_Gestelde opdracht 1_.
Schrijf de rijen woordelijk over, vanaf het begin van de rijen tot en met de regel met "road 2 (track): [(0,191),(511,193)]", en laat de afbeeldingen daarbij weg.

● ● ●

Hoe verloopt de energietransitie in de dertig energieregio's?
Interview met Kristel Lammers, directeur van het Nationaal Programma Regionale Energie Strategie. Het Klimaatakkoord wordt gehaald.
Hoeveel is 35 Terawattuur? Het is een hoeveelheid energie die moeilijk te bevatten is, maar die in 2030 wel degelijk hernieuwbaar opgewekt zal worden door zonnepanelen en windenergie op land. Dat is de conclusie na twee jaar Regionale Energie Strategieën (RES), oftewel de dertig energieregio's van provincies, gemeenten en waterschappen, samen met netbeheerders.
Dat betekent dat dit doel van het Klimaatakkoord van 2019 binnen handbereik ligt, vertelt Kristel Lammers, directeur van het Nationaal Programma RES.
Lammers (foto) bezet met een team van dertig halftijds- en voltijdskrachten een verdieping in het gebouw van de Unie van Waterschappen in Den Haag. Een verdieping lager resideert overigens het Nationaal Programma Lokale Warmtetransitie (NPLW), dat zich druk houdt met de warmtenetten.
Maar hoeveel is een Terawattuur (TWh)? Dat is één Terawatt aan stroom per uur, oftewel een miljoen megawatt. Dat kan opgewekt worden door 54 windmolens van 5,6 MW, of een zonnepark van duizend hectare, stelt het nationaal programma.
Eén Terawatt is ongeveer één procent van de huidige jaarlijkse stroomvraag. Alsnog zal de 35 TWh in 2030 niet gelijk staan aan 35 procent van de vraag in dat jaar. De stroombehoefte neemt de komende jaren namelijk gigantisch toe, door de electrificering van de industrie, de productie van waterstof, de warmtepompen in woningen en de laadplekken voor elektrische voertuigen.
Hoe hoger de RES-regio's uitkomen met hun stroomproductie, hoe beter. In 2021 berekenden zij dat ze gezamenlijk zelfs uit konden komen op 55 TWh. Maar dat is niet langer reëel, tonen de voortgangsreportages die 1 juli binnenkwamen.
BB Hoe groot is het probleem van de netcongestie voor jullie, eigenlijk? Jullie schrijven dat het doel voor 2030 van 35 TWh gehaald wordt.

● ● ●

_Gestelde opdracht 2_.
Hoeveel windmolens van 5,6 MW zijn volgens het interview over de energieregio's nodig om één terawattuur op te wekken?

_Vastgelegde gegevens_.
● ● ●

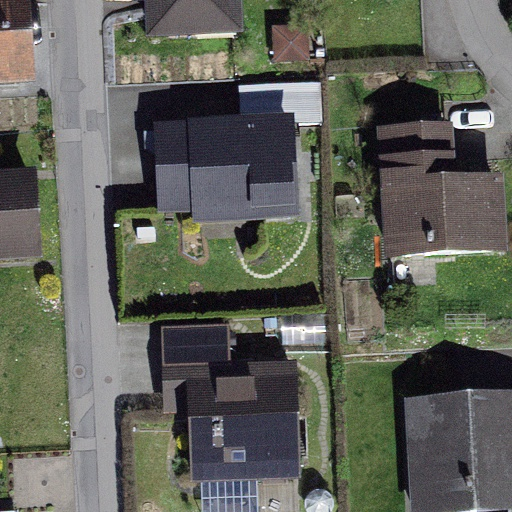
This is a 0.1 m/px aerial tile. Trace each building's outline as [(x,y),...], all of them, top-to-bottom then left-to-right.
[(0,0),(0,95),(29,94),(24,0),(0,0)] [(145,0),(147,33),(240,30),(239,0),(145,0)] [(308,31),(275,32),(276,63),(308,62),(308,31)] [(195,221),(300,215),(295,127),(191,132),(195,221)] [(400,261),(497,258),(494,178),(455,179),(454,137),(386,139),(387,176),(371,177),(373,243),(400,243),(400,261)] [(0,196),(0,271),(46,269),(42,194),(0,196)] [(192,373),(193,474),(291,472),(289,372),(192,373)] [(511,400),(400,404),(404,501),(511,497),(511,400)]
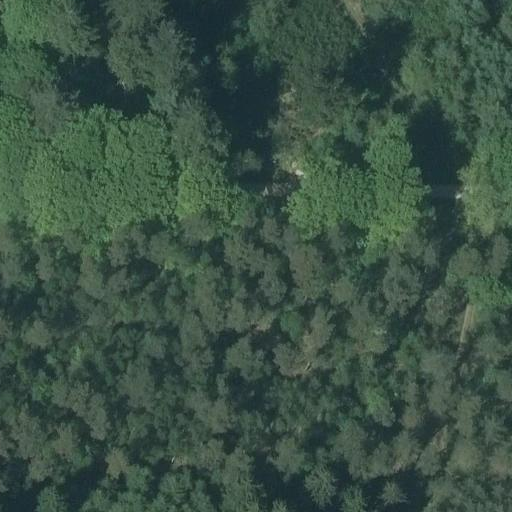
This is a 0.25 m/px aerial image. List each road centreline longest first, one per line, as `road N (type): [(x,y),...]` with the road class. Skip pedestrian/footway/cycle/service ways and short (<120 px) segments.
road 1 (track): [(354,0),(415,104),(471,176),(496,194),(423,511)]
road 2 (track): [(0,191),(511,193)]
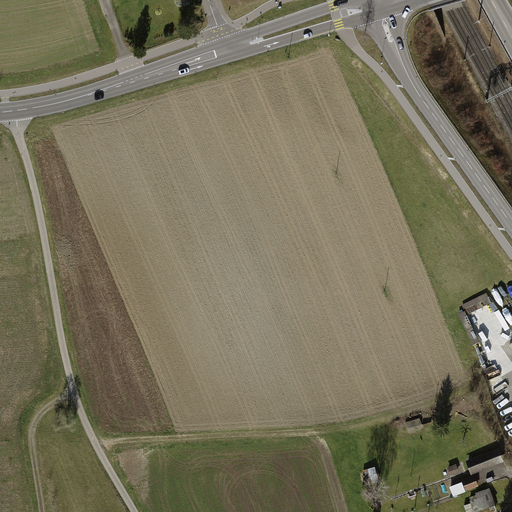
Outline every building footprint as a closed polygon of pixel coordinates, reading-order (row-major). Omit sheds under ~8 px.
[(420,418),(406,422),(409,433),(423,428),(420,418)] [(498,449),(467,461),(472,476),(504,463),(498,449)] [(456,464),(448,467),(451,475),(459,472),(456,464)] [(363,471),(368,485),(380,481),(375,467),(363,471)] [(467,491),(479,486),(474,475),(463,479),(467,491)] [(462,482),(451,487),(454,496),(466,492),(462,482)] [(471,501),(470,501),(471,503),(465,506),(466,511),(476,511),(497,504),(491,488),(476,494),(476,495),(470,497),(471,501)]
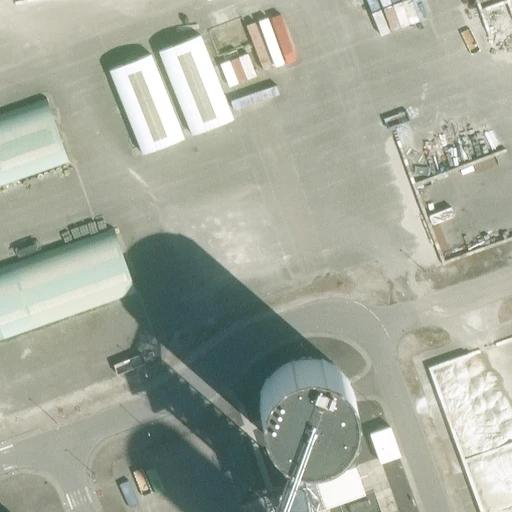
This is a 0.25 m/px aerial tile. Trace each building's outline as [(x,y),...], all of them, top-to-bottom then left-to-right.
[(341,0),(277,0),(330,158),(374,158),(373,155),(373,130),(377,144),(377,158),(387,158),(387,183),(382,168),(372,172),(372,162),(364,162),(364,173),(372,173),(372,183),(345,183),(344,183),(352,206),(407,188),(392,141),(392,151),(341,0)] [(233,120),(201,32),(158,48),(191,135),(233,120)] [(182,138),(150,50),(108,66),(140,154),(182,138)] [(249,55),(223,62),(228,82),(254,76),(249,55)] [(0,185),(69,162),(46,98),(0,113),(0,185)] [(0,340),(134,293),(113,229),(0,267),(0,340)] [(349,447),(360,425),(358,401),(344,382),(322,371),(298,373),(278,387),(267,409),(269,433),(283,453),(305,463),(329,461),(349,447)] [(380,462),(400,454),(390,425),(370,432),(380,462)]
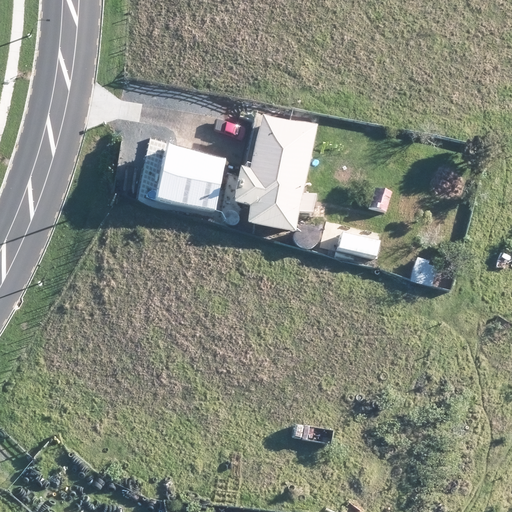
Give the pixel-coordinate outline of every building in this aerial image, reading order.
[(315,126),(289,122),(258,117),(250,162),(250,164),(239,163),(233,200),(249,202),(246,222),(295,230),(299,211),(311,214),(313,203),(314,198),(315,194),(303,192),(315,126)] [(344,153),(348,155),(353,155),(356,149),(355,145),(350,142),(346,143),(343,148),(344,153)] [(195,179),(175,175),(171,174),(164,208),(187,214),(195,179)] [(328,231),(324,253),(341,256),(345,234),(328,231)] [(415,257),(409,283),(431,288),(437,263),(415,257)]
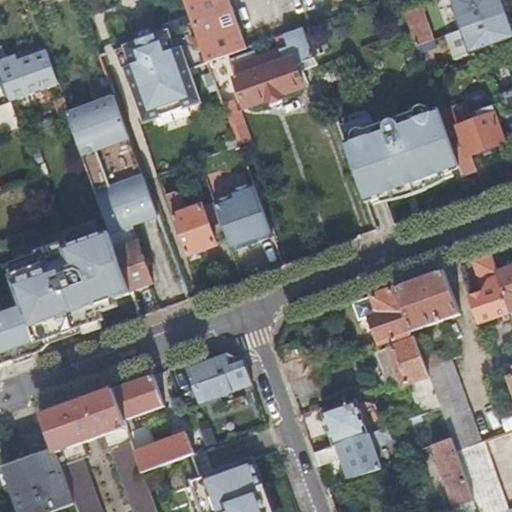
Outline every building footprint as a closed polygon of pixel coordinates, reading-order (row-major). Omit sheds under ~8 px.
[(29,0),(33,10),(48,4),(46,0),(29,0)] [(210,62),(249,48),(247,45),(230,0),(187,0),(196,24),(210,62)] [(466,0),(453,5),(462,29),(508,13),(502,0),(466,0)] [(403,12),(416,46),(431,40),(419,7),(403,12)] [(511,25),(508,13),(462,29),(470,52),(511,37),(511,25)] [(193,69),(210,62),(196,24),(153,39),(144,42),(118,52),(126,72),(130,70),(149,123),(161,119),(194,106),(205,102),(193,69)] [(295,64),(314,57),(303,28),(276,38),(280,49),(258,58),(255,51),(230,60),(247,107),(303,86),(295,64)] [(144,42),(153,39),(150,30),(141,33),(144,42)] [(116,96),(110,79),(91,85),(98,103),(116,96)] [(511,90),(500,94),(508,117),(511,115),(511,90)] [(88,167),(135,150),(116,96),(98,103),(71,113),(69,114),(88,167)] [(455,121),(445,125),(460,166),(463,174),(478,169),(473,155),(507,143),(493,105),(471,112),(467,102),(450,107),(455,121)] [(0,138),(21,131),(11,105),(0,109),(0,138)] [(196,111),(194,106),(161,119),(162,124),(172,120),(177,122),(187,118),(189,114),(196,111)] [(445,125),(438,107),(399,122),(398,121),(396,120),(395,120),(392,120),(390,120),(388,121),(386,122),(385,123),(384,124),(384,125),(383,127),(384,128),(345,142),(366,200),(374,197),(383,194),(384,197),(447,174),(446,171),(453,169),(460,166),(445,125)] [(135,228),(160,219),(135,150),(88,167),(111,232),(112,235),(135,228)] [(383,194),(374,197),(376,203),(378,203),(385,202),(391,200),(397,199),(404,197),(410,195),(416,193),(422,191),(428,189),(433,186),(439,184),(444,181),(449,178),(455,175),(453,169),(446,171),(447,174),(384,197),(383,194)] [(218,242),(228,238),(214,200),(187,210),(179,191),(167,195),(189,253),(218,243),(218,242)] [(263,272),(284,265),(267,218),(246,226),(263,272)] [(155,284),(135,228),(112,235),(133,291),(155,284)] [(112,235),(111,232),(68,248),(67,243),(0,266),(0,366),(17,360),(16,357),(50,344),(48,339),(104,319),(98,301),(107,298),(115,299),(133,292),(133,291),(112,235)] [(491,254),(472,261),(483,291),(470,297),(480,324),(511,313),(511,310),(498,272),(491,254)] [(511,310),(511,267),(498,272),(511,310)] [(397,288),(413,332),(461,315),(445,271),(397,288)] [(380,344),(413,332),(397,288),(355,303),(361,319),(370,316),(380,344)] [(379,353),(389,384),(393,383),(405,387),(412,384),(430,378),(421,353),(416,339),(379,353)] [(279,350),(291,384),(292,384),(322,373),(324,372),(317,353),(310,356),(304,341),(279,350)] [(441,408),(452,439),(457,453),(482,444),(452,361),(461,358),(457,345),(434,353),(433,349),(421,353),(430,378),(441,408)] [(241,390),(254,386),(245,362),(227,353),(228,355),(241,390)] [(203,404),(241,390),(228,355),(190,368),(203,404)] [(292,384),(297,399),(327,388),(322,373),(292,384)] [(196,453),(197,452),(188,426),(175,431),(177,435),(157,443),(151,425),(136,430),(133,419),(166,407),(154,376),(115,390),(128,427),(130,432),(144,472),(196,453)] [(412,384),(423,415),(425,414),(441,408),(430,378),(412,384)] [(115,390),(44,415),(57,452),(58,453),(98,438),(100,444),(106,442),(104,436),(128,427),(115,390)] [(337,446),(386,428),(377,405),(364,402),(360,404),(358,400),(324,412),(329,426),(330,426),(337,446)] [(425,414),(437,445),(452,439),(441,408),(425,414)] [(316,453),(321,466),(344,458),(346,462),(414,437),(408,420),(386,428),(337,446),(316,453)] [(78,511),(158,511),(144,472),(130,432),(123,435),(126,445),(115,449),(137,511),(101,511),(83,460),(63,467),(77,505),(78,511)] [(456,509),(475,502),(457,453),(452,439),(437,445),(433,446),(456,509)] [(478,511),(508,511),(484,443),(482,444),(457,453),(475,502),(478,511)] [(56,511),(77,505),(63,467),(58,453),(57,452),(8,469),(23,511),(56,511)] [(273,511),(254,460),(195,482),(205,511),(273,511)] [(354,480),(378,471),(375,462),(326,479),(329,489),(354,480)] [(383,486),(378,471),(354,480),(359,495),(383,486)] [(457,511),(478,511),(475,502),(456,509),(457,511)]
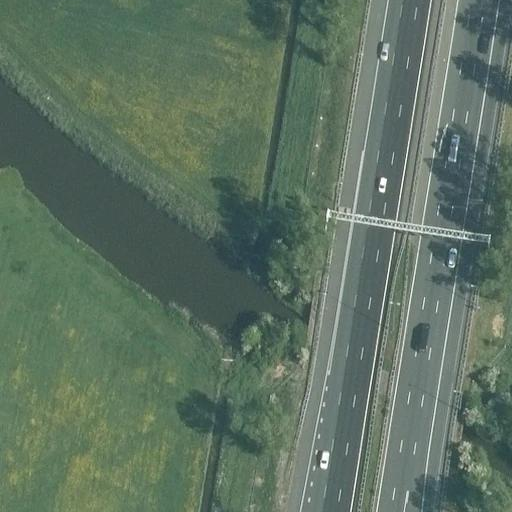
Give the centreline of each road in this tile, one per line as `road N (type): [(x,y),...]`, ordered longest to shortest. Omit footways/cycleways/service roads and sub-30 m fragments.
road 1 (motorway): [(411,0),(328,511)]
road 2 (motorway): [(397,511),(478,0)]
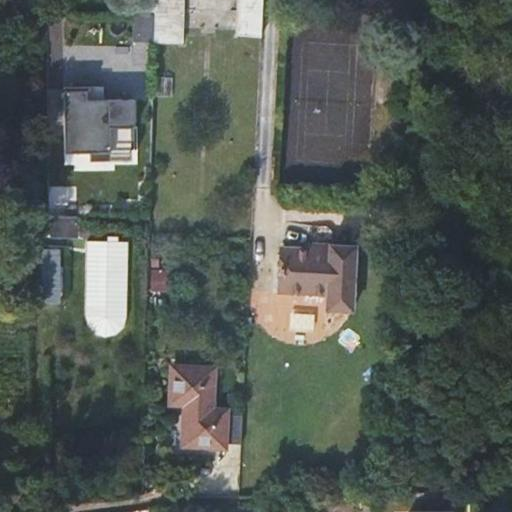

● ● ●

_Volledige uitvoer 1_.
This is a 0.1 m/px aerial tile. Trace each building's outline as [(x,y),...], all of them, top-to-bottom then left-to-right.
[(0,0),(0,95),(29,94),(24,0),(0,0)] [(145,0),(147,33),(240,30),(239,0),(145,0)] [(308,31),(275,32),(276,63),(308,62),(308,31)] [(195,221),(300,215),(295,127),(191,132),(195,221)] [(400,261),(497,258),(494,178),(455,179),(454,137),(386,139),(387,176),(371,177),(373,243),(400,243),(400,261)] [(0,196),(0,271),(46,269),(42,194),(0,196)] [(192,373),(193,474),(291,472),(289,372),(192,373)] [(511,400),(400,404),(404,501),(511,497),(511,400)]
This is a 0.25 m/px aerial image. List each road centreline longest first, one per line, as `road N (type): [(x,y),...]` with the road class. Skip pedestrian/footway/cycle/service ways and short (<120 px) segments.
road 1 (track): [(354,0),(415,104),(471,176),(496,194),(423,511)]
road 2 (track): [(0,191),(511,193)]

_Volledige uitvoer 2_.
54 windmolens.